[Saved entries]
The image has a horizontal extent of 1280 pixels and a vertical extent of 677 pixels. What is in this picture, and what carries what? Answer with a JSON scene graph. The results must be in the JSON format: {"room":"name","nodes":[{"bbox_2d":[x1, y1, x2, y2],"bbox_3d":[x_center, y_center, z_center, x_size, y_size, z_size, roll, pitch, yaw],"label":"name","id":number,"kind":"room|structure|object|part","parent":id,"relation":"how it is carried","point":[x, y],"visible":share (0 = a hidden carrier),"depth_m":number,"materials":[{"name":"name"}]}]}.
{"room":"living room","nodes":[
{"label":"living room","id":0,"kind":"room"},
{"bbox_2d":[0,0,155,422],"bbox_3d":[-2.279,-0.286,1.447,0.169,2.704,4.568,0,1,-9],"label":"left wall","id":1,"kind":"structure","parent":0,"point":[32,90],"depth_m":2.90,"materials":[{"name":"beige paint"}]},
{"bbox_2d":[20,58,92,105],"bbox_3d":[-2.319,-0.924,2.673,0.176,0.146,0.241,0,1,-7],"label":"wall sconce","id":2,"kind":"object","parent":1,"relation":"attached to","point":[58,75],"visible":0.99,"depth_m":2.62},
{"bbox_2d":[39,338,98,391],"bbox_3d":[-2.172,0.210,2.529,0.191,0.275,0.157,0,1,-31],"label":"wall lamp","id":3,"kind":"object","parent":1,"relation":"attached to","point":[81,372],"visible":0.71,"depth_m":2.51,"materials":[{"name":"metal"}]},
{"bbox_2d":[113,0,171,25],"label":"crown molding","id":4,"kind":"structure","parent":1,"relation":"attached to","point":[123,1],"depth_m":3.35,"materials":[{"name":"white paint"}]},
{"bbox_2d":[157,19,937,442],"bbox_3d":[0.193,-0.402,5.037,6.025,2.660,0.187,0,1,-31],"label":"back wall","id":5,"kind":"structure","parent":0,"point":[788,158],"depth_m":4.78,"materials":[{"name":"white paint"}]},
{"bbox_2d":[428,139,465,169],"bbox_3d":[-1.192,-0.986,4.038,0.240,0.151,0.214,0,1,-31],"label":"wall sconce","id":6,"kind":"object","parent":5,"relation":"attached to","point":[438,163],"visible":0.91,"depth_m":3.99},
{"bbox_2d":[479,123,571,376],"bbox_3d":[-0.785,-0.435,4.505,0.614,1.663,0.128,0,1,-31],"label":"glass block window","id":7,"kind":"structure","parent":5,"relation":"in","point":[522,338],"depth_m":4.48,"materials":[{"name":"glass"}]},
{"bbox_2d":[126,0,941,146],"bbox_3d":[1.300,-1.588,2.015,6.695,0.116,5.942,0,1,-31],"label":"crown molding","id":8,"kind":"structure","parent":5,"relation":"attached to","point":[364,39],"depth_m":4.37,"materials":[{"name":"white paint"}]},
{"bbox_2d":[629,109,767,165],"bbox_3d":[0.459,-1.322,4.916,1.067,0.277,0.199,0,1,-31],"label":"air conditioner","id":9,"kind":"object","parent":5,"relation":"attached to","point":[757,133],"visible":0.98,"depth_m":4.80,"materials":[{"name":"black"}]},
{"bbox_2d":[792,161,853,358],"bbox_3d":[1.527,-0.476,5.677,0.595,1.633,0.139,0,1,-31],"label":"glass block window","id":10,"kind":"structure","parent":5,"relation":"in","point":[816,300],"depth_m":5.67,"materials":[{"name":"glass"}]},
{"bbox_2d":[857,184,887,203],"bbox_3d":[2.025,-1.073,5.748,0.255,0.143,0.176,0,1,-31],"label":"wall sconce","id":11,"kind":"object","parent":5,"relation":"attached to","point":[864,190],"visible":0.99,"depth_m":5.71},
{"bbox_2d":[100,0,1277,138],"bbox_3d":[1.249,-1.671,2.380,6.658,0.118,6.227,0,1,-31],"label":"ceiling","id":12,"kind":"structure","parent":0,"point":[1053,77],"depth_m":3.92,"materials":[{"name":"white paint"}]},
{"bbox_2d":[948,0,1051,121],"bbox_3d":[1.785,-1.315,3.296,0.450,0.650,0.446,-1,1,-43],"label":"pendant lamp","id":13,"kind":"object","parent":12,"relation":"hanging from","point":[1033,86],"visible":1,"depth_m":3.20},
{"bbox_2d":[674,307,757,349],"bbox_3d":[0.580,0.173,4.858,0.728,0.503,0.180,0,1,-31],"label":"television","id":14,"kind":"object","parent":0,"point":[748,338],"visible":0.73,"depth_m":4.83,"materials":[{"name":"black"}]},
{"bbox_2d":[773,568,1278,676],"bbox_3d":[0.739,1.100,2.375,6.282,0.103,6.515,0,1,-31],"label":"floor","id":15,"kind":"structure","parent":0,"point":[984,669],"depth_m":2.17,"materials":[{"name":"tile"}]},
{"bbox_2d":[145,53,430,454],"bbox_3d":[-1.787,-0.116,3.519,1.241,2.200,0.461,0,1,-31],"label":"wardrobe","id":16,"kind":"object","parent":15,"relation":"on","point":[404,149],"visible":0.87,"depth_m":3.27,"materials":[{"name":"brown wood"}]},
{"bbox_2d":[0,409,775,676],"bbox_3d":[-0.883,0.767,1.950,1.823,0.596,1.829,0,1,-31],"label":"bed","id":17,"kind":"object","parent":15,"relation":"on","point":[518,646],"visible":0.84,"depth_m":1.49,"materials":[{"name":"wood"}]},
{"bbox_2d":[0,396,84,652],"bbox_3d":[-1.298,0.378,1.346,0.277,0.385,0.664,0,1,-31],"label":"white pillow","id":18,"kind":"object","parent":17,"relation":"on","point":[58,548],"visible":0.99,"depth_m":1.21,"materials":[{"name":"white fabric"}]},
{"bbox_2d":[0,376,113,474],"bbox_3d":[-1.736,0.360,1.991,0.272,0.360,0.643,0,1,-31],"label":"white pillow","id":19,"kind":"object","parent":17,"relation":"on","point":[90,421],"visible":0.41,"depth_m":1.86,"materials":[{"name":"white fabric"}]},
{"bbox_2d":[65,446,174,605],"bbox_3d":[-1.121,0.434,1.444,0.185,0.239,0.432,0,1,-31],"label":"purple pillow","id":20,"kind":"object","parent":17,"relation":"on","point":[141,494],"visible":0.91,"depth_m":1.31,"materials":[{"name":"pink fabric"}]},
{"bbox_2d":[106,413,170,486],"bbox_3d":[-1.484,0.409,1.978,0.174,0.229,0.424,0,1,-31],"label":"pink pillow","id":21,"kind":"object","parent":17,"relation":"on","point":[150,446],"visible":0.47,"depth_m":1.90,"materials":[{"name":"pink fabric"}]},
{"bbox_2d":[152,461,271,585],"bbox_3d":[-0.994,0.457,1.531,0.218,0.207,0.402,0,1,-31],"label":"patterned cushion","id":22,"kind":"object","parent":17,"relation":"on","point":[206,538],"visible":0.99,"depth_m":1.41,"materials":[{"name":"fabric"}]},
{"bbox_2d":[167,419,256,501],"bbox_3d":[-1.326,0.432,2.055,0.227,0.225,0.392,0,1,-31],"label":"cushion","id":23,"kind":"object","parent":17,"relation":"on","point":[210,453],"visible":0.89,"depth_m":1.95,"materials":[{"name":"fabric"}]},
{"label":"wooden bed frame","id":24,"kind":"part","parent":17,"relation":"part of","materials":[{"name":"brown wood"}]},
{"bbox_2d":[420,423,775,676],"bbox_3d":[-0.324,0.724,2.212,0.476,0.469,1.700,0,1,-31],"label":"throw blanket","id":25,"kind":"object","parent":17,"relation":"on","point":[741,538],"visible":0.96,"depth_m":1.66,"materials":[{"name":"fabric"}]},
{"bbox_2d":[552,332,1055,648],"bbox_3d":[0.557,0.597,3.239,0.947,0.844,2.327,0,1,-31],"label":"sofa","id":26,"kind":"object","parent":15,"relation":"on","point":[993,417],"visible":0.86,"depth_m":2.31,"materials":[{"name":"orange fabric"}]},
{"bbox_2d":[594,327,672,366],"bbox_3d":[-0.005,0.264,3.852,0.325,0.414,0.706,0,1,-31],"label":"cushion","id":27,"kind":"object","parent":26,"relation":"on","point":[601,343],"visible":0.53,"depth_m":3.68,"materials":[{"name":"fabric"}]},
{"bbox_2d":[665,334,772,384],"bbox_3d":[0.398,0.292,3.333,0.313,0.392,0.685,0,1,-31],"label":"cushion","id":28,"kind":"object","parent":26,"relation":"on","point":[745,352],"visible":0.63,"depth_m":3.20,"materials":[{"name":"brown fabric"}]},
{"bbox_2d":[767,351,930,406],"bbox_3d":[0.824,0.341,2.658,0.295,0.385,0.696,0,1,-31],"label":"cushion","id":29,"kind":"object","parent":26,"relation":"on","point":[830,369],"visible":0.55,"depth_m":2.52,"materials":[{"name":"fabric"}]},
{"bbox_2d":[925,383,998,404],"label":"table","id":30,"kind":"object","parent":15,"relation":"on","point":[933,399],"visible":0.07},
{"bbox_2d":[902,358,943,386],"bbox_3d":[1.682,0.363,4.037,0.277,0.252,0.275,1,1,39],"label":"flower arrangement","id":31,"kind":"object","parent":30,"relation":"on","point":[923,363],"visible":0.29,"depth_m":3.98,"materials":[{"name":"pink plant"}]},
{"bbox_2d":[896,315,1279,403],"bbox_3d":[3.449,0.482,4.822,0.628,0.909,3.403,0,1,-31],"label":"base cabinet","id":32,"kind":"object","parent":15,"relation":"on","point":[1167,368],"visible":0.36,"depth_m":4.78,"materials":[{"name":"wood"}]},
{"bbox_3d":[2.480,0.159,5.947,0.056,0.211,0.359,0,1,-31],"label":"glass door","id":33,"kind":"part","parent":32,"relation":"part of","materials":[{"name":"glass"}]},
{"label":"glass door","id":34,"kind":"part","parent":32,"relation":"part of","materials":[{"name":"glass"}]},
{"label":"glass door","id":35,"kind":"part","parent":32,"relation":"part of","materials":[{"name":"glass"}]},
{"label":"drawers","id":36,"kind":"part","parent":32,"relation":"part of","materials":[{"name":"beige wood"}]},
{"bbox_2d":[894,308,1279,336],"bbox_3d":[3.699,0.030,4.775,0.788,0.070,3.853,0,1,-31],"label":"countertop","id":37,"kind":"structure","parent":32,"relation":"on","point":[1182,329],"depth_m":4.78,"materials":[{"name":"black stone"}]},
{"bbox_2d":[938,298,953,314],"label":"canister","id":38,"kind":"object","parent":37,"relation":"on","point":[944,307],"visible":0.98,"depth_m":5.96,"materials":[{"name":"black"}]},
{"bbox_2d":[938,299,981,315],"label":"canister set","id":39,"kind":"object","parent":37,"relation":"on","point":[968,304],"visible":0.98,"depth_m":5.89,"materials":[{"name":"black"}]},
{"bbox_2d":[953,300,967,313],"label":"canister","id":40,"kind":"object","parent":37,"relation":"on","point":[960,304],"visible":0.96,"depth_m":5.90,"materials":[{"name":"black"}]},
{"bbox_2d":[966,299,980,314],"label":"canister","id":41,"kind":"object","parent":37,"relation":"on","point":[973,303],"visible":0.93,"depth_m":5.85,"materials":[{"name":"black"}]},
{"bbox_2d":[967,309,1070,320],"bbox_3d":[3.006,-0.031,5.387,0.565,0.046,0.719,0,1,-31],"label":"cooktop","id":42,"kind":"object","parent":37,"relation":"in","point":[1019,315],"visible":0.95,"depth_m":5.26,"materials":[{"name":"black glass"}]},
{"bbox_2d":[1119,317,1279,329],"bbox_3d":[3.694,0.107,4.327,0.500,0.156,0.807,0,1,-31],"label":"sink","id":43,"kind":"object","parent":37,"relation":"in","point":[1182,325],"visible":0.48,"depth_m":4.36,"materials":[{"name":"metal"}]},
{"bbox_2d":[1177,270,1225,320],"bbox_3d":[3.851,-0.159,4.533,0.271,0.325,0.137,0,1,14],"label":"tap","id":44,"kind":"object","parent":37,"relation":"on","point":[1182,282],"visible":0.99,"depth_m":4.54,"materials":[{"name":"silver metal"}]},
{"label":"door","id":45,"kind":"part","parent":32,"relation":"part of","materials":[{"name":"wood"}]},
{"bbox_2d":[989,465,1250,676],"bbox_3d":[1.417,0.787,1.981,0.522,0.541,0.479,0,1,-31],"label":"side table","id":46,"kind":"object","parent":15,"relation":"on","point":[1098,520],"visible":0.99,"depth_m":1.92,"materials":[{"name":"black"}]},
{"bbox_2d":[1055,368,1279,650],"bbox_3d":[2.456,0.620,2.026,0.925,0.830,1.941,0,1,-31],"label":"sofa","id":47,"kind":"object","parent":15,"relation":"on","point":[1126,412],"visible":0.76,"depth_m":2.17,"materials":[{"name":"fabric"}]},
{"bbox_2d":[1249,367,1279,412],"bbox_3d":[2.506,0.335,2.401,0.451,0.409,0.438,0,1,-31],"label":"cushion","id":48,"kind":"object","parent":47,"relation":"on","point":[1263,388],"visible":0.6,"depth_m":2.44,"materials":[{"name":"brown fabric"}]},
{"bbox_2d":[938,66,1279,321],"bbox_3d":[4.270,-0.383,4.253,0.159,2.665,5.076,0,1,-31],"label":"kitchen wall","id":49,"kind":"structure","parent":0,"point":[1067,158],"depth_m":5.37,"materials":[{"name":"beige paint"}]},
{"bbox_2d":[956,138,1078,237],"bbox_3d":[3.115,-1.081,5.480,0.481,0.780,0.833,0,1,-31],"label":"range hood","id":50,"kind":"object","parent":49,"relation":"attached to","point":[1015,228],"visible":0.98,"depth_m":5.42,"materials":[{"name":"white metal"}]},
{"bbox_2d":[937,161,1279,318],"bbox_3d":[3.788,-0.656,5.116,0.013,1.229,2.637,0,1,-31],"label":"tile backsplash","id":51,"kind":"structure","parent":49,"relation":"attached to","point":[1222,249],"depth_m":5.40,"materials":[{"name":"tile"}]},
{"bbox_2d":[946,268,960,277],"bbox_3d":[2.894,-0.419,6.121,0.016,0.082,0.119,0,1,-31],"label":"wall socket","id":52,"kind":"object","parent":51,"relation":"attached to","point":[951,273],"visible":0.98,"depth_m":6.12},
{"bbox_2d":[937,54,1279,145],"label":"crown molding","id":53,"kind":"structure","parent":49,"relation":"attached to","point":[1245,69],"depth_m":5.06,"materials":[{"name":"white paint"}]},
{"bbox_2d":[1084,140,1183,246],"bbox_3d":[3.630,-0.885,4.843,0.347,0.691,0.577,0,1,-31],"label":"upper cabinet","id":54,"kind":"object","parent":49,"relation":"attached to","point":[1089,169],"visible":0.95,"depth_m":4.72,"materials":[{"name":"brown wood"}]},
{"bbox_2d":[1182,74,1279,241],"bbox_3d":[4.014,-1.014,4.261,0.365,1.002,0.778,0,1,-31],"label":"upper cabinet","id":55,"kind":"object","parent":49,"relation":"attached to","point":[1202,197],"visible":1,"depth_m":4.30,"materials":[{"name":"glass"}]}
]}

### What the task asks
Copy every line in the data above that has the string "table" in it.

### Result of the task
{"bbox_2d":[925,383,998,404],"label":"table","id":30,"kind":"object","parent":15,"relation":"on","point":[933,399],"visible":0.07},
{"bbox_2d":[989,465,1250,676],"bbox_3d":[1.417,0.787,1.981,0.522,0.541,0.479,0,1,-31],"label":"side table","id":46,"kind":"object","parent":15,"relation":"on","point":[1098,520],"visible":0.99,"depth_m":1.92,"materials":[{"name":"black"}]},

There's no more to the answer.